Did they create new demand? Have you been to Las Vegas lately?
What type growth happens in a Blue Ocean? Organic, meaning those people who go to a Cirque performance may not have been to a circus performance since their children were young and now they are being enticed to return. The unique thing about Cirque is customers tend to be repeat customers and it’s not unlikely for them to bring new customers along. Would this happen in a Red Ocean?
HBR Case Study: TripAdvisor
Of the three strategic initiative underway at TripAdvisor in the case study (China expansion, develop vacation rental, and enter the flight search market), which one is ripe for innovation?
Think Blue Ocean – vacation rental
Why?
1. Alter existing boundaries
2. Create organic growth and new demand
Your Company
What are your company’s Red Oceans?
What are your company’s adjoining oceans?
Where are airlines innovating? (international Wi-Fi, lay flat seats, merchandising)

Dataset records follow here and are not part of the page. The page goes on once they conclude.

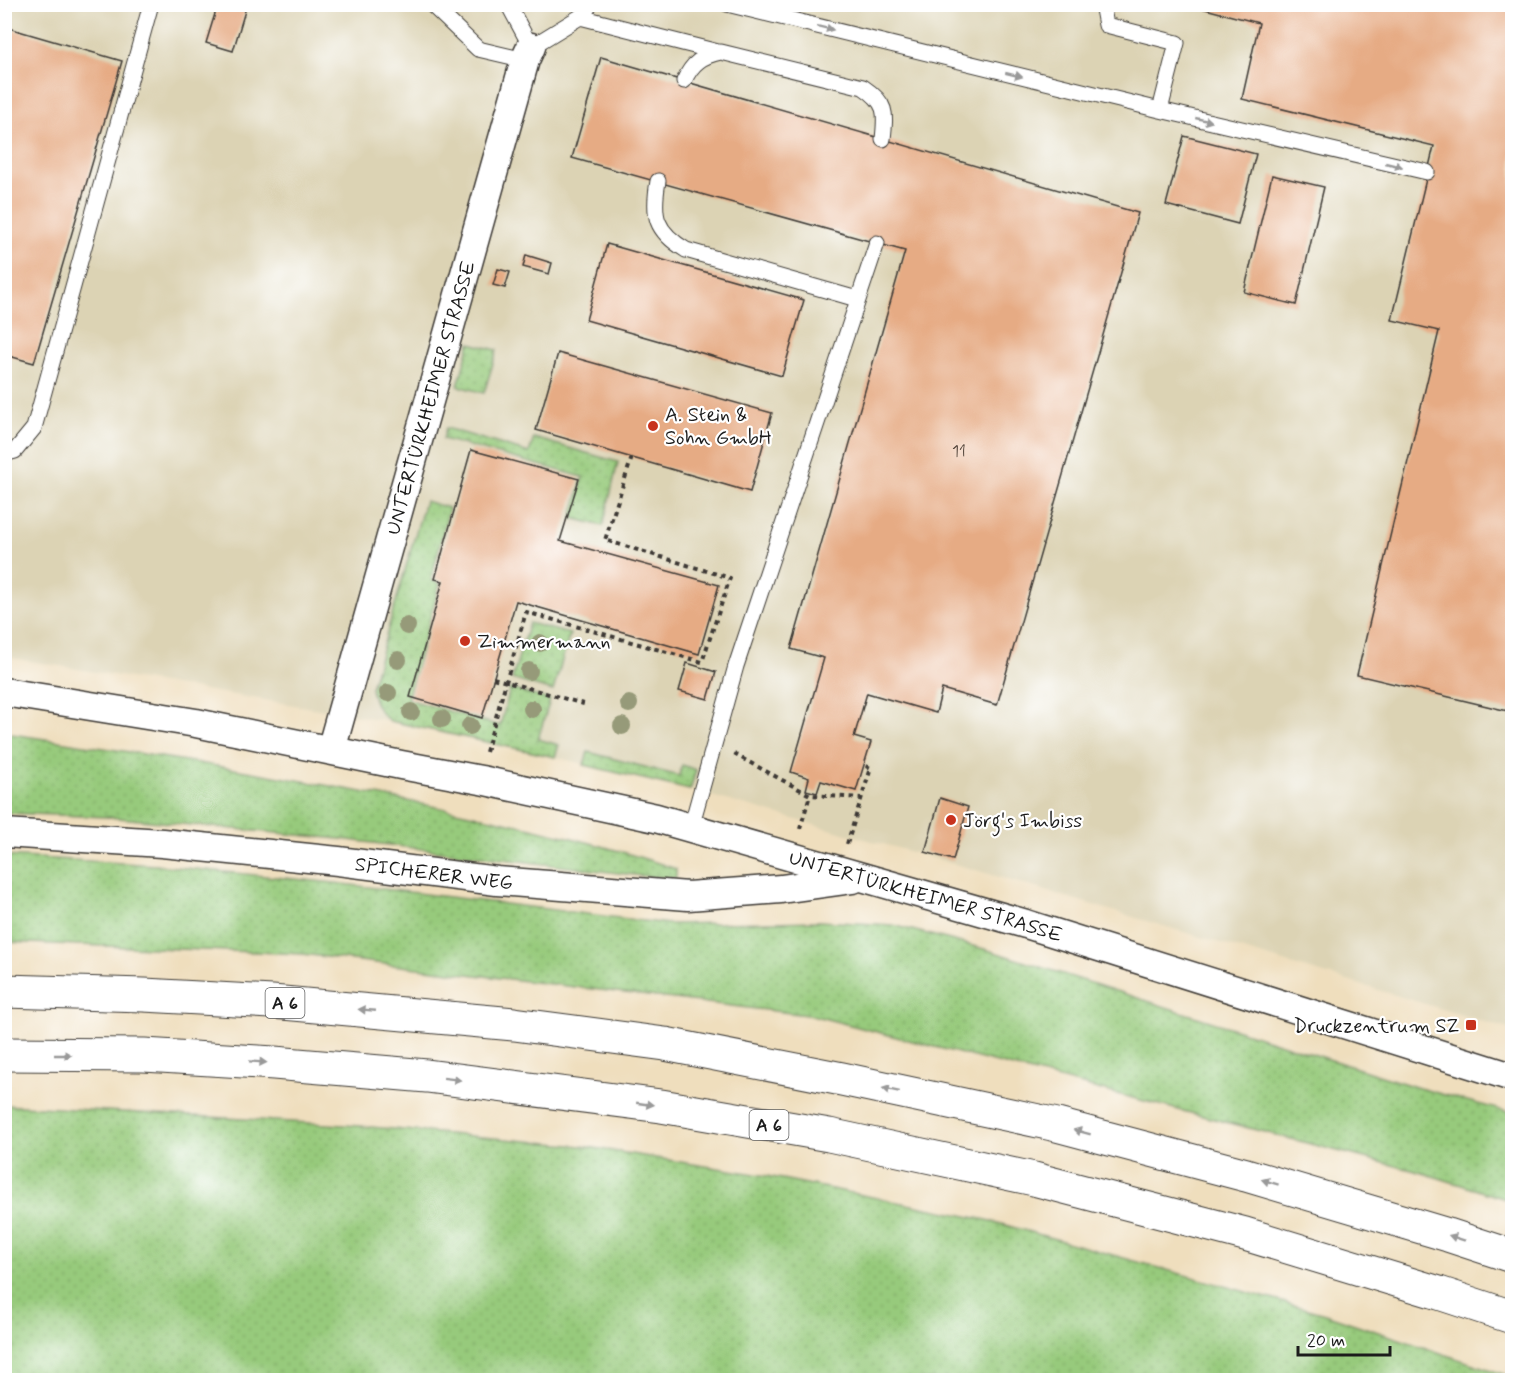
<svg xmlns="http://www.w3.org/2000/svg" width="1517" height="1385" viewBox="0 0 1517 1385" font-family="Mynerve,sans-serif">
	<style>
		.built { fill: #dcd3b4 }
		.grass { fill: url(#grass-dots); stroke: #5a734c; stroke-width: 1.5 }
		.building { fill: #e6ab84 }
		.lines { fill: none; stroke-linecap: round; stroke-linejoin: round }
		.service-casing { stroke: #3c3934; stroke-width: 17 }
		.minor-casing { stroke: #3c3934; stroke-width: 31 }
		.motorway-casing { stroke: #3c3934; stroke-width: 35 }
		.path { stroke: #3c3934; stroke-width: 4; stroke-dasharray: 4.5 4.5; stroke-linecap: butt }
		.service { stroke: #fff; stroke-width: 15 }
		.minor { stroke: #fff; stroke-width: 28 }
		.motorway { stroke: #fff; stroke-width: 33 }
		.tree { fill: #969a79 }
		.oneway { fill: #999 }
		.poi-dot { fill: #c8321e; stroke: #fff; stroke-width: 2 }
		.labels { text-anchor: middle; stroke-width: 4.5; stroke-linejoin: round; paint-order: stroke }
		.number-label { font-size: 16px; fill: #4e4036 }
		.shield { fill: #fff; stroke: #606060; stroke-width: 1.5 }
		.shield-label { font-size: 18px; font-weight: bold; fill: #1c1c1c }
		.street-label { font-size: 20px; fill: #1c1c1c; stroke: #fff }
		.poi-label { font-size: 20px; fill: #1c1c1c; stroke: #fff; text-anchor: start }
	</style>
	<defs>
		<pattern id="grass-dots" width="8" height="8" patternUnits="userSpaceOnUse" patternTransform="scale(1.5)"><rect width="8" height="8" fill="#97ca7b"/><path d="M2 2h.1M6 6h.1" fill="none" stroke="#82ad6a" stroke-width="1.8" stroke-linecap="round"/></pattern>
	</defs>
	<rect width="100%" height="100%" fill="#fff"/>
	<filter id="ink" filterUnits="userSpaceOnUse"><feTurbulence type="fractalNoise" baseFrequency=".0167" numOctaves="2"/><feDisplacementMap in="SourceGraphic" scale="12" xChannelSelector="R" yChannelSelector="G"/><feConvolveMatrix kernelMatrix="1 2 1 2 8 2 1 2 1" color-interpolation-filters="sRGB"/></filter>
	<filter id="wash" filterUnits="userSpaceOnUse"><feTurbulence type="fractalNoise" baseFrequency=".008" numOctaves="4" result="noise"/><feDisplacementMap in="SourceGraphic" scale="24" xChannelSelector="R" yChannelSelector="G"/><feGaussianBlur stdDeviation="1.35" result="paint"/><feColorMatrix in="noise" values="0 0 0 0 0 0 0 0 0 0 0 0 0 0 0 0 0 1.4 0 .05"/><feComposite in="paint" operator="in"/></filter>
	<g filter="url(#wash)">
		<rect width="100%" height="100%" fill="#efdebd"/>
		<path class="built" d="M4 5H1512V1030L969 868 690 790 555 757 390 721 5 657Z"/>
		<path class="grass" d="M470 343 497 350 484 393 458 386Z
			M446 428 529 453 534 438 618 462 603 526 572 518 583 477 443 439Z
			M425 501 449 508 431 580 440 583 407 699 500 726 510 689 550 700 538 739 559 745 555 757 390 721C378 712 374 703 371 688Z
			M529 623 570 634 553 691 512 679Z
			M5 733C159 756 313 780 465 813 537 829 607 845 676 869V878L642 876 340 839 108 817 5 813Z
			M588 752 679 776 682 765 696 770 690 790 584 765Z
			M5 856 156 865 335 883 669 924 819 921 893 925 988 950 1419 1088 1512 1113V1201L1423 1173 815 1016 302 954 5 942Z
			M4 1105 360 1126 582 1146 767 1176 987 1220 1325 1314 1512 1377V1380H5Z"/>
		<g id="blocks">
			<path class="building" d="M218 4H247L233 51 206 43Z
				M1186 4H1512V712L1357 675 1439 331 1392 320 1434 146 1242 99 1259 23Z
				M5 27 122 61 34 363 5 355Z
				M601 57 1138 213 997 705 942 689 936 713 867 693 854 737 871 742 856 791 821 781 817 793 806 790 809 778 791 772 824 658 791 649 905 251 572 158Z
				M1184 136 1256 154 1238 224 1166 205Z
				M1272 175 1324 187 1296 305 1244 292Z
				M607 244 804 300 782 376 586 320Z
				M526 255 552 263 549 274 523 267Z
				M498 269 510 272 505 288 493 285Z
				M558 353 772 413 750 492 536 430Z
				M471 450 579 479 560 541 719 585 699 654 516 601 482 718 410 697 443 581 435 579Z
				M687 663 716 672 708 699 679 691Z
				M940 798 968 807 953 860 925 852Z"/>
		</g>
	</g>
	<g filter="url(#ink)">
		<use href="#blocks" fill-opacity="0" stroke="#3c3934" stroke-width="1.5"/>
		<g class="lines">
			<defs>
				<path id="service" d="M431 4 478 49 525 60
					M508 4 531 47 580 17 591 4
					M727 4 1160 110 1427 172
					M1102 4 1106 25 1177 43 1160 110
					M580 17 718 52
					M684 81C692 63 702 56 721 52L863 87C887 103 886 112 883 139
					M658 181C652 216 655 231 686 250L857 299
					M4 454 15 451 34 428 151 4
					M691 827 736 666 877 243"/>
				<g id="minor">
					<path id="s1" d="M4 692 196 723 401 765 481 780 656 818 1026 924 1512 1077"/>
					<path id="s2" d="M331 750 525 60 531 47"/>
					<path id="s3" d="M4 833 162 843 338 861 497 881 688 896 781 889 853 879"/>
				</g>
				<path id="motorway" d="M4 991 144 995 272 1002 514 1024 665 1044 842 1079 1057 1125 1246 1175 1448 1235 1512 1256
					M4 1054 144 1055 274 1063 427 1076 661 1106 829 1135 1034 1179 1245 1234 1439 1293 1512 1317"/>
			</defs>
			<use href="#service" class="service-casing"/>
			<use href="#minor" class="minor-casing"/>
			<use href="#motorway" class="motorway-casing"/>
			<path class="path" d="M493 678 587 705
				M486 752 526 612 702 662 730 578 605 540 632 457
				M734 754 810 795 861 798
				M800 829 810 795
				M847 844 871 768 864 765"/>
			<use href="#service" class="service"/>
			<use href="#minor" class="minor"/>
			<use href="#motorway" class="motorway"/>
		</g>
		<g class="tree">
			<circle cx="407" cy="626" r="9"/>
			<circle cx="540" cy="643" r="9"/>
			<circle cx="398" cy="660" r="9"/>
			<circle cx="529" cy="671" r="9"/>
			<circle cx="388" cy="693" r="9"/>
			<circle cx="629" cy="704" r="9"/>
			<circle cx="532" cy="709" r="9"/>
			<circle cx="411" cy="712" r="9"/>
			<circle cx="442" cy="719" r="9"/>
			<circle cx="470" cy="726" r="9"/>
			<circle cx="622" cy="726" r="9"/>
		</g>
		<defs><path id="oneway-solid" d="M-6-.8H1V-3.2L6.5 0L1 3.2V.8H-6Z" transform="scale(1.5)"/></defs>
		<g class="oneway">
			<use href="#oneway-solid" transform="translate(825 28) rotate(14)"/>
			<use href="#oneway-solid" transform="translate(1014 75) rotate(14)"/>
			<use href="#oneway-solid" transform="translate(1204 120) rotate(13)"/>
			<use href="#oneway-solid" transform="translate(1394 165) rotate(13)"/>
			<use href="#oneway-solid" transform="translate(367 1010) rotate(-175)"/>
			<use href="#oneway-solid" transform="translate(63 1055)"/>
			<use href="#oneway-solid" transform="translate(258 1062) rotate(4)"/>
			<use href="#oneway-solid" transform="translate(452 1079) rotate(7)"/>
			<use href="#oneway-solid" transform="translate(891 1090) rotate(-168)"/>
			<use href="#oneway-solid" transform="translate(645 1104) rotate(8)"/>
			<use href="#oneway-solid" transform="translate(1082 1132) rotate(-165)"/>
			<use href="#oneway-solid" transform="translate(1270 1182) rotate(-163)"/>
			<use href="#oneway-solid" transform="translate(1457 1238) rotate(-162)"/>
		</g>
	</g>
	<g class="poi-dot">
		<circle cx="653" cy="426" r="6"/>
		<circle cx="465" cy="641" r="6"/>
		<circle cx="951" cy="820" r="6"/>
		<rect x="1465" y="1019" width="12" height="12" rx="3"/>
	</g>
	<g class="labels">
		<g class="number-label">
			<text x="959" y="456">11</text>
		</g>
		<g class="shield">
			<rect x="265.5" y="988" width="39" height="30" rx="4.5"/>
			<rect x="749.5" y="1110" width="39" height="30" rx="4.5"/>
		</g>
		<g class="shield-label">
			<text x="285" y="1009">A 6</text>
			<text x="769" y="1131">A 6</text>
		</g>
		<g class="street-label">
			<text dy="7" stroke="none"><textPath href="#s2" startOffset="366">UNTERTÜRKHEIMER STRASSE</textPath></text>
			<text dy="7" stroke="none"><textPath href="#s3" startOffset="432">SPICHERER WEG</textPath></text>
			<text dy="7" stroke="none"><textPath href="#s1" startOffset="945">UNTERTÜRKHEIMER STRASSE</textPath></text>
		</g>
		<g class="poi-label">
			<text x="665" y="421">A. Stein &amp;<tspan x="665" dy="23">Sohn GmbH</tspan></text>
			<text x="477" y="648">Zimmermann</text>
			<text x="963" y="827">Jörg's Imbiss</text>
			<text x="1459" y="1032" text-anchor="end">Druckzentrum SZ</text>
		</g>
	</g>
	<rect width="1517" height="1385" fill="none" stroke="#fff" stroke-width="24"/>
	<path d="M1298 1346v9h92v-9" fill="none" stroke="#1c1c1c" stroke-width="3"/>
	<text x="1307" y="1346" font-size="18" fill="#1c1c1c" stroke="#ffffff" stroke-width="4.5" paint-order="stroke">20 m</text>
</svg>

Where is your company vulnerable to disruptive technologies?
In what innovation category (product, process, business model) should your company focus?
Of the five forces of competition, which ones make the GDS industry attractive? Unattractive?
Works Cited
Groslin, D. (2010). Innovate for the Future: A Radical New Approach to IT Innovation. Prentice Hall.
Kim, W. C., & Mauborgne, R. (2004). Blue Ocean Strategy. Harvard Business Review, 4.
Osterwalder, A., Pigneur, Y., & Smith, A. (2010). Business Model. Retrieved May 2013, from Wikipedia: http://en.wikipedia.org/wiki/Business_model
Treacy, M., & Wiersema, F. (1997). The Discipline of Market Leaders: Choose Your Customers, Narrow Your Focus, Dominate Your Market.